▶ [ASSIGNMENT]: Please write out the records below word for word, leaving out the pictures.
====== SOURCE DATA
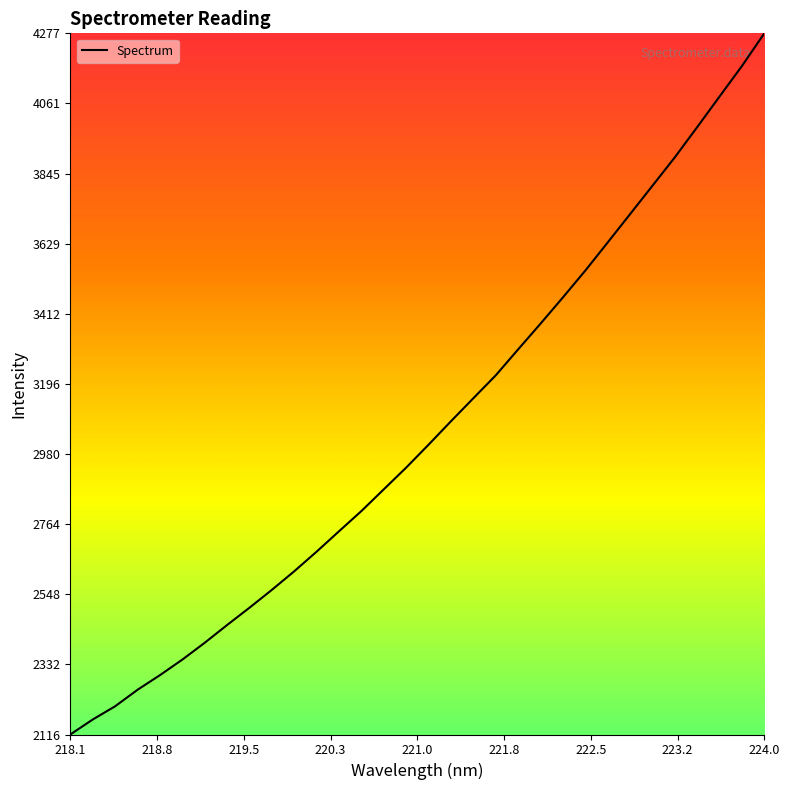

What is the maximum value shown in the chart?

4277.2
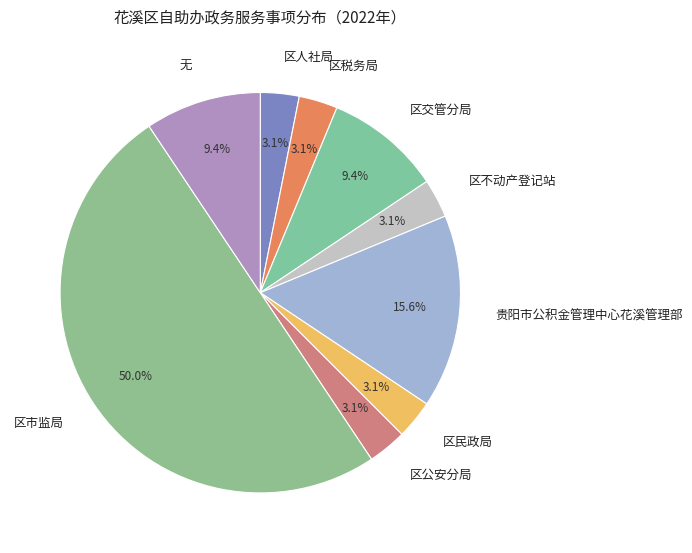

How many slices are in this pie chart?

9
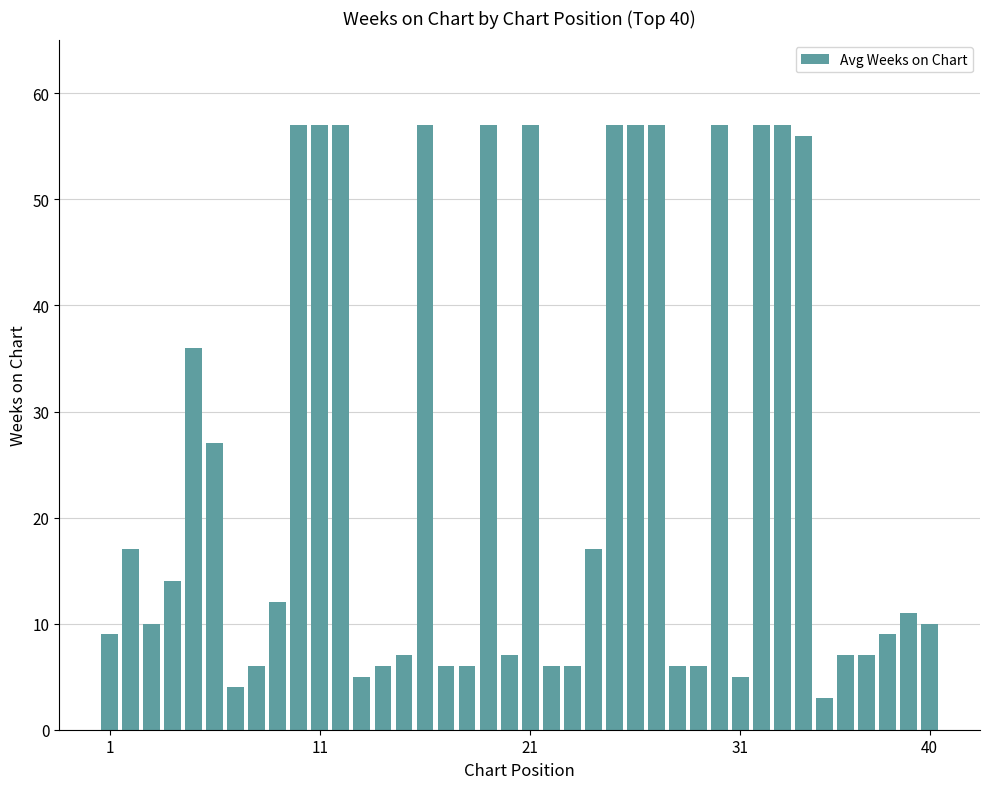

What is the smallest value displayed?

3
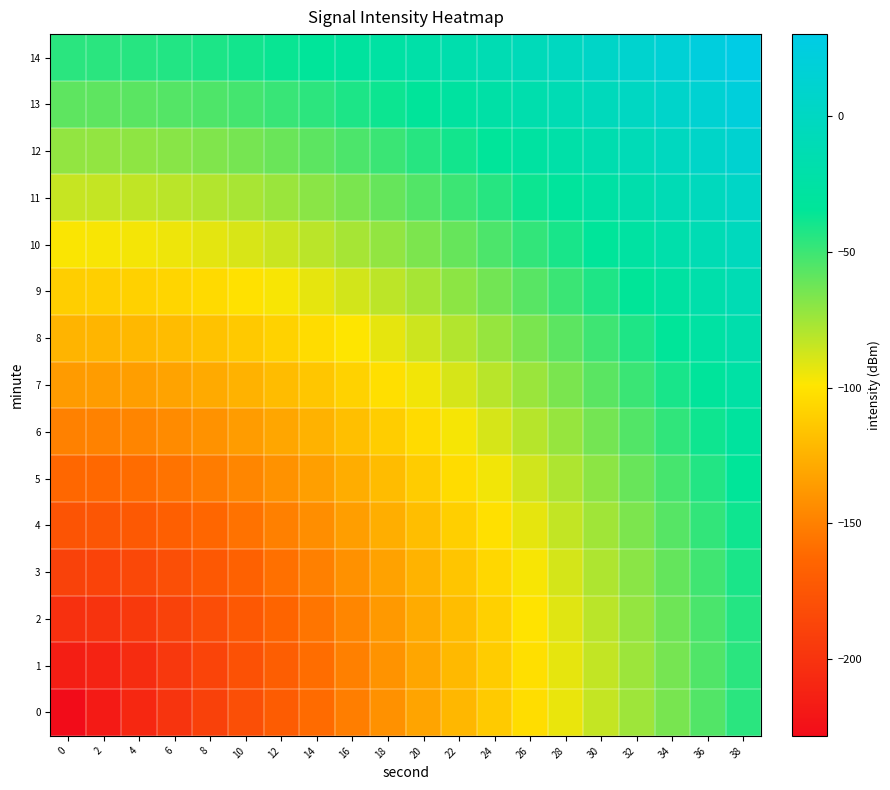

Which series has the largest total across all categories?

14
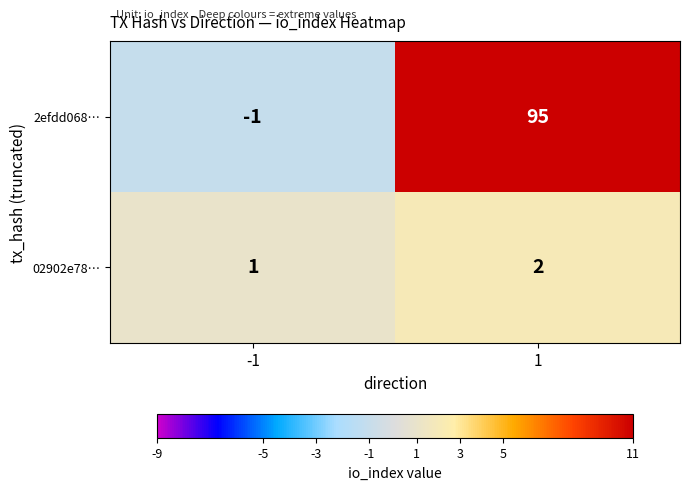

Rank the series at 1 from highest to lowest value.

2efdd068…, 02902e78…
============
▶ [WRITTEN ANSWER]:
What is the maximum value shown in the chart?

4277.2

How many slices are in this pie chart?

9

What is the smallest value displayed?

3

Which series has the largest total across all categories?

14

Rank the series at 1 from highest to lowest value.

2efdd068…, 02902e78…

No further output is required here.